##### RECORDS TO USE #####
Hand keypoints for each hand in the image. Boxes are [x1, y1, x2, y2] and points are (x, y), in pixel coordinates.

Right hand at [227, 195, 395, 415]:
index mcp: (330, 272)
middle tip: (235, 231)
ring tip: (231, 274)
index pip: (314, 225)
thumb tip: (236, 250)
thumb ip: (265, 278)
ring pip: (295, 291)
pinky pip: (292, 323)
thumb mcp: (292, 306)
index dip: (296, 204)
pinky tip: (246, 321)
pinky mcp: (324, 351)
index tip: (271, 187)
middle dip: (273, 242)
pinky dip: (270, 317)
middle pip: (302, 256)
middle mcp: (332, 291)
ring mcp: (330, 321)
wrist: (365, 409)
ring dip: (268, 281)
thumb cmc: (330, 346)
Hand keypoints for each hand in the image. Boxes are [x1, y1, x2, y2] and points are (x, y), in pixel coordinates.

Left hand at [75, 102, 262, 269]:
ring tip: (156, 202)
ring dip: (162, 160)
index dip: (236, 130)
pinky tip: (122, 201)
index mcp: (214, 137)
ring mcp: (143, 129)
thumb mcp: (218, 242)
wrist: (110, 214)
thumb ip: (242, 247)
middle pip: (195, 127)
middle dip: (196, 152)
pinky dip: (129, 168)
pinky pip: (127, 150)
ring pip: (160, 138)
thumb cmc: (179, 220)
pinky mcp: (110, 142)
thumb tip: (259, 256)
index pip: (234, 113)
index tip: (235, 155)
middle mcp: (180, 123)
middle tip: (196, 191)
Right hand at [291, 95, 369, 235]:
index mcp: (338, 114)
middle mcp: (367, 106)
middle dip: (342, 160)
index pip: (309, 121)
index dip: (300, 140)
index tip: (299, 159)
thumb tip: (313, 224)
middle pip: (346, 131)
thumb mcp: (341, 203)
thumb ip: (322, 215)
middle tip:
#####
An exact copy of all the entries is the required answer.

WORKED SOLUTION -
Hand keypoints for each hand in the image. Boxes are [x1, y1, x2, y2] and points are (x, y), in pixel coordinates.

Right hand at [227, 195, 395, 415]:
index mcp: (330, 272)
middle tip: (235, 231)
ring tip: (231, 274)
index pip: (314, 225)
thumb tip: (236, 250)
thumb ip: (265, 278)
ring pip: (295, 291)
pinky pip: (292, 323)
thumb mcp: (292, 306)
index dip: (296, 204)
pinky tip: (246, 321)
pinky mcp: (324, 351)
index tip: (271, 187)
middle dip: (273, 242)
pinky dip: (270, 317)
middle pip: (302, 256)
middle mcp: (332, 291)
ring mcp: (330, 321)
wrist: (365, 409)
ring dip: (268, 281)
thumb cmc: (330, 346)
Hand keypoints for each hand in the image. Boxes are [x1, y1, x2, y2] and points are (x, y), in pixel coordinates.

Left hand at [75, 102, 262, 269]:
ring tip: (156, 202)
ring dip: (162, 160)
index dip: (236, 130)
pinky tip: (122, 201)
index mcp: (214, 137)
ring mcp: (143, 129)
thumb mcp: (218, 242)
wrist: (110, 214)
thumb ip: (242, 247)
middle pip: (195, 127)
middle dip: (196, 152)
pinky dip: (129, 168)
pinky pip: (127, 150)
ring pip: (160, 138)
thumb cmc: (179, 220)
pinky mcp: (110, 142)
thumb tip: (259, 256)
index pip: (234, 113)
index tip: (235, 155)
middle mcp: (180, 123)
middle tip: (196, 191)
Right hand at [291, 95, 369, 235]:
index mcp: (338, 114)
middle mcp: (367, 106)
middle dip: (342, 160)
index pip: (309, 121)
index dip: (300, 140)
index tip: (299, 159)
thumb tip: (313, 224)
middle pip: (346, 131)
thumb mcp: (341, 203)
thumb ip: (322, 215)
middle tip:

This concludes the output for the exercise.